/luis-enrichment-function

A Python Azure Function to process and enrich output from Azure Batch Speech-to-text with a Language Understanding (LUIS) model.

Primary LanguagePythonMIT LicenseMIT

luis-enrichment-example

A Python Azure Function to process and enrich output from Azure Batch Speech-to-text with a Language Understanding (LUIS) model.

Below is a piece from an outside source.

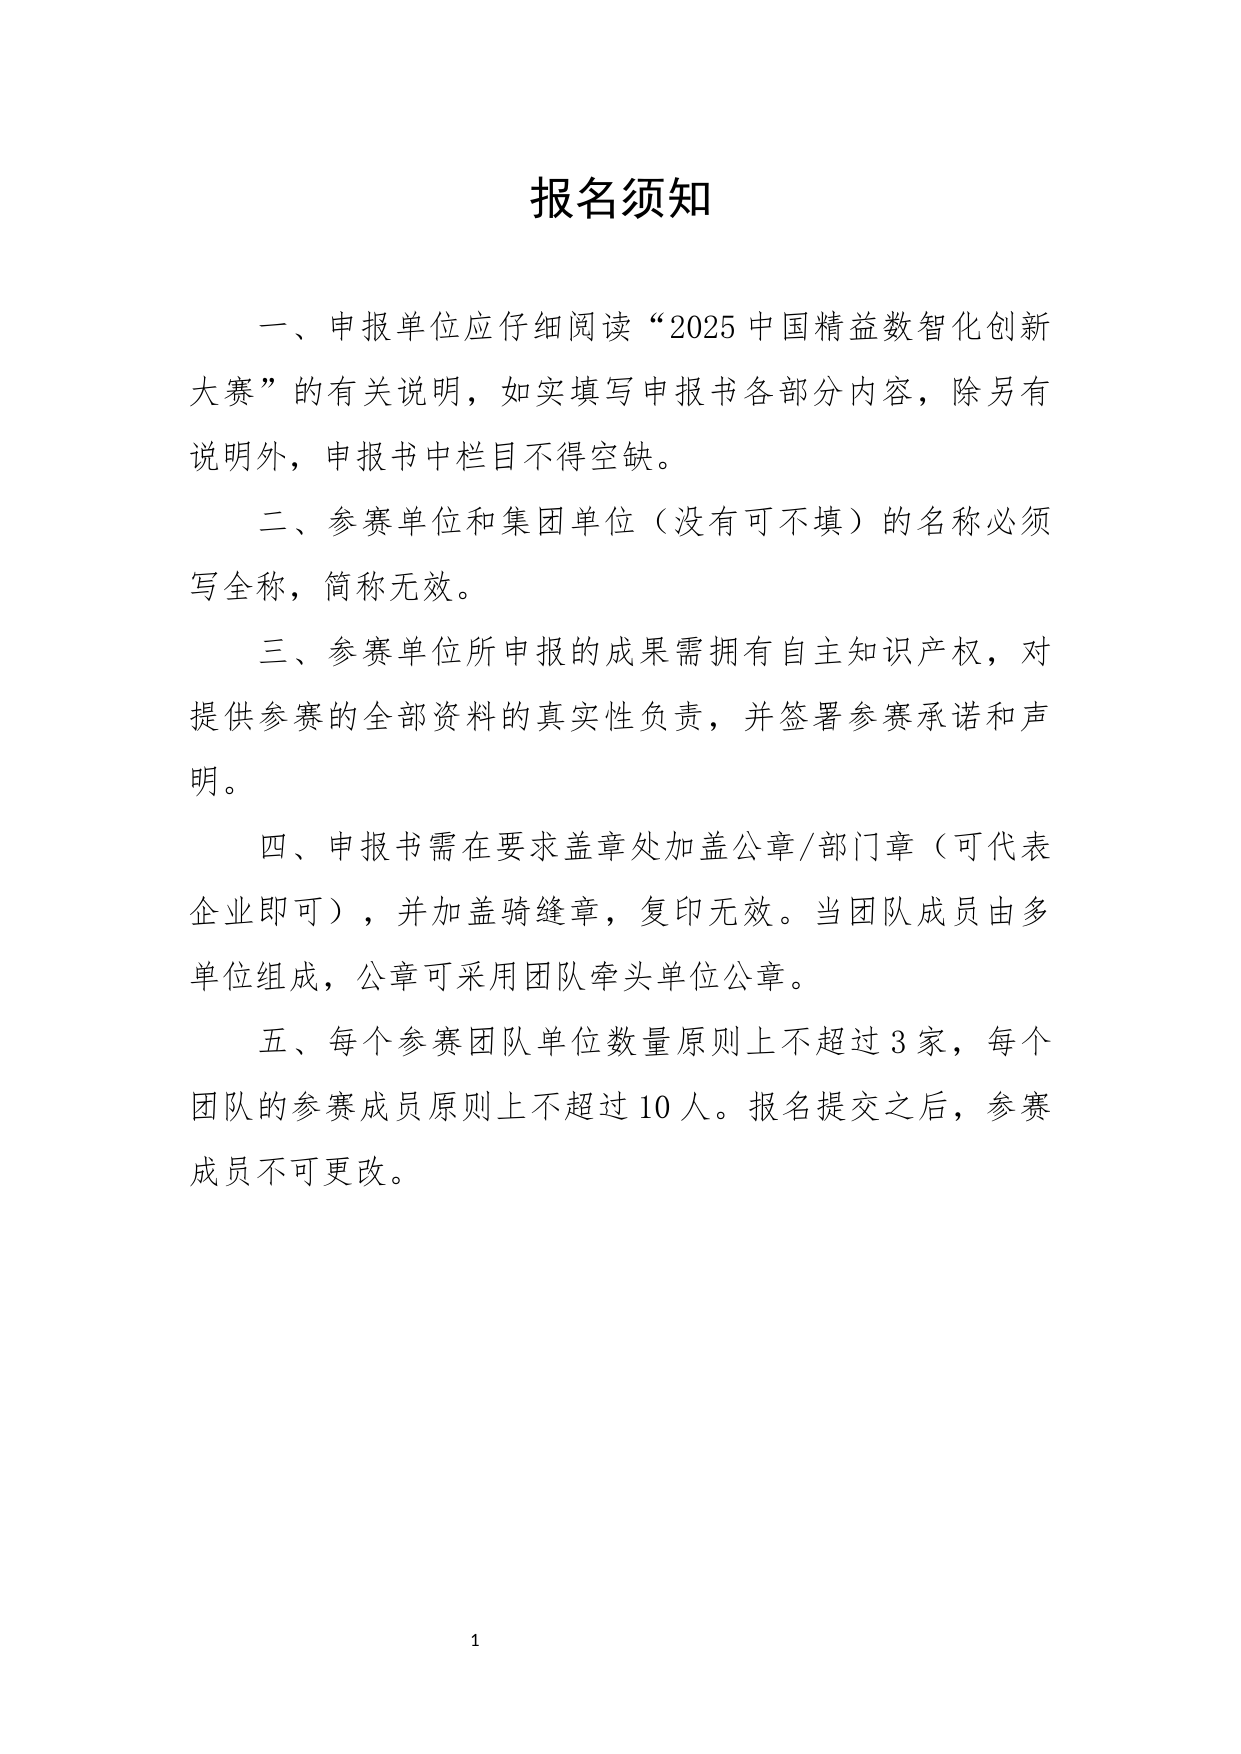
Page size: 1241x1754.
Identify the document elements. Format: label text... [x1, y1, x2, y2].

overview screenshot of function capability. 1. Transcribe audio at scale with Azure Batch Transcription. Write the output into the Azure blob container that triggers your Azure Function. 2. Azure Function BlobEvent Trigger fires on new transcription(s) landing in the blob container. Function parses and iterates over utterances in the transcription and embeds LUIS response in the file. 3. LUIS Cognitive Service identifies known intents and entities in transcribed content. 4. Enriched files stored in new Azure blob container for downstream analytics. Consume data directly in a visualisation tool, or apply further processing and transformations to include in broader analytics ecosystems

Use this function to parse transcribed text to identify entities and intents from audio.

Pre-requisites

This repo assumes the user has already set up:

Setup

  1. Clone this repo into your development environment
  2. Install the required python libraries in your environment by running make install
  3. Update the input binding in BatchTranscriptionLuisEnrichment/function.json to reference the folder name in your blob storage account where your Batch Transcriptions are written to.
  4. Update the local.settings.json with the LUIS secrets and Storage account connection string
  5. Test the function is working by running the function locally and uploading an example transcription using Azure Storage Explorer.
  6. Check your storage account for the enriched document in the transcriptions-enriched folder. You can now publish the function to your Function App.

Known Limitations

  • The Azure Functions blob storage trigger does not scale to high-throughput scenarios, as acknowledged in the documentation. For scenarios with higher than 100 blob updates per second, Event Grid trigger should be used.
  • LUIS currently has a 500 character limit per REST call. Transcribed utterances that are longer than this are currently truncated in the function.